= Edna Watson =

Bermudan politician

Edna Irene Watson MCP (2 August 1895, Montreal - 1 March 1976) was a Bermudian politician, physiotherapist, and social reformer. In 1948 she and Hilda Aitken became the first women elected to the House of Assembly of Bermuda, marking a milestone in the island's political history.

She represented the Paget parish from 1948 to 1953 after a campaign by The Women's Suffrage Society for her election to the House of Assembly.

==Biography==

Watson was born on August 2, 1895, in Montreal, Canada, and trained as a physiotherapist at McGill University. Before her marriage, she worked in Toronto and Winnipeg treating Canadian servicemen returning from the First World War.

She first visited Bermuda in 1924 with her husband, Robert B. Watson, a merchant and Royal Canadian Air Force gunner, and the couple settled on the island three years later. They built a home in Paget, where they operated a guest house and small farm. After her husband's death in 1938, Watson returned temporarily to Canada.

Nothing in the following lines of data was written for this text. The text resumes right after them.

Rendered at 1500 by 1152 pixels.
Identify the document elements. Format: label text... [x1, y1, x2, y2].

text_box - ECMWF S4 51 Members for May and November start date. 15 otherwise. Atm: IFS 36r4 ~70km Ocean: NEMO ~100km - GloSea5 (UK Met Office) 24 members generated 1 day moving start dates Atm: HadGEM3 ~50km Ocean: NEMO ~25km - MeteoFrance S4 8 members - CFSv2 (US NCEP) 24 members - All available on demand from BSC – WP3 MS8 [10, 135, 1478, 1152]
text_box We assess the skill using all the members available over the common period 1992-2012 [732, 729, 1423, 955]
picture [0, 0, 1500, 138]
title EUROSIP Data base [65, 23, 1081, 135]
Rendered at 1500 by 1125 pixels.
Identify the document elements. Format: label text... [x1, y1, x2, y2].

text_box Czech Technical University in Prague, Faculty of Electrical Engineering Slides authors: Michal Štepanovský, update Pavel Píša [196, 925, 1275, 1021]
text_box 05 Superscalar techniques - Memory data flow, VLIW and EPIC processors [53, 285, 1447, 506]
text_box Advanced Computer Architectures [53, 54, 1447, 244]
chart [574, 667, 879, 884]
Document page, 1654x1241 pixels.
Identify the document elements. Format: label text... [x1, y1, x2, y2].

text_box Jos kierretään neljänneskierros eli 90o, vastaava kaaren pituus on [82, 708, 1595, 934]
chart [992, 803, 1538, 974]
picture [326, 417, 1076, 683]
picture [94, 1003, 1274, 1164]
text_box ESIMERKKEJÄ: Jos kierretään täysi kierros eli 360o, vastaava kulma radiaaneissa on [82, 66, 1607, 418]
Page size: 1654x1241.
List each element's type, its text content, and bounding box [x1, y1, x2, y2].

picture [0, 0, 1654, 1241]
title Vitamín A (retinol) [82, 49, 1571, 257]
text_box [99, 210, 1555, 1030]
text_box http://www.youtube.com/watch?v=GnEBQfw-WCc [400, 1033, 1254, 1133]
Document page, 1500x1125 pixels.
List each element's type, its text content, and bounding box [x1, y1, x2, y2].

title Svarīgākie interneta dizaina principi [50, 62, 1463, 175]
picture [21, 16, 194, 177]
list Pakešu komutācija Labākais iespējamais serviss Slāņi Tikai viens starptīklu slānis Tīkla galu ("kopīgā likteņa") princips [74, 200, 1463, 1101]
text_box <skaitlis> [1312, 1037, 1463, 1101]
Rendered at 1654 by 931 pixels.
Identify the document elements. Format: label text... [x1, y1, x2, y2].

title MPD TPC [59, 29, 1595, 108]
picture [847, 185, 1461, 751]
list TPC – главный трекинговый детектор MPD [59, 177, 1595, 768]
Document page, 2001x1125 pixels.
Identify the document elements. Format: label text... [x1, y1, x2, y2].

===Cavalier air crash (1939)===

In 1939, nearly a decade before entering politics, Watson gained national recognition for her heroism following the crash of Imperial Airways’ flying boat Cavalier en route from New York to Bermuda. She was among ten survivors who endured almost eleven hours in the Atlantic Ocean after the aircraft went down.

Watson was credited with saving the life of the injured captain, Roland Alderson, by keeping him afloat and encouraging other survivors until rescue arrived.

For her actions, she received the Royal Humane Society’s Silver Medal for "saving life at great personal risk", presented later that year by the Governor of Bermuda, Sir Reginald Hildyard.

Later that year she enlisted in the Canadian Army Medical Corps, serving as a physiotherapist in England and Italy during the Second World War.

==Political career==

Returning to Bermuda after the war, she entered politics in 1948. Following the extension of voting rights to female property owners, Watson stood for election as one of three women candidates in Bermuda's general election. She won the seat for Paget Parish, while Hilda Aitken was elected in Smith's, becoming together the first women to serve in the House of Assembly.

During her term, Watson chaired the Transport Control Board and the Social Welfare Board and later established the Committee of 25, which founded Bermuda's first children's convalescent hospital.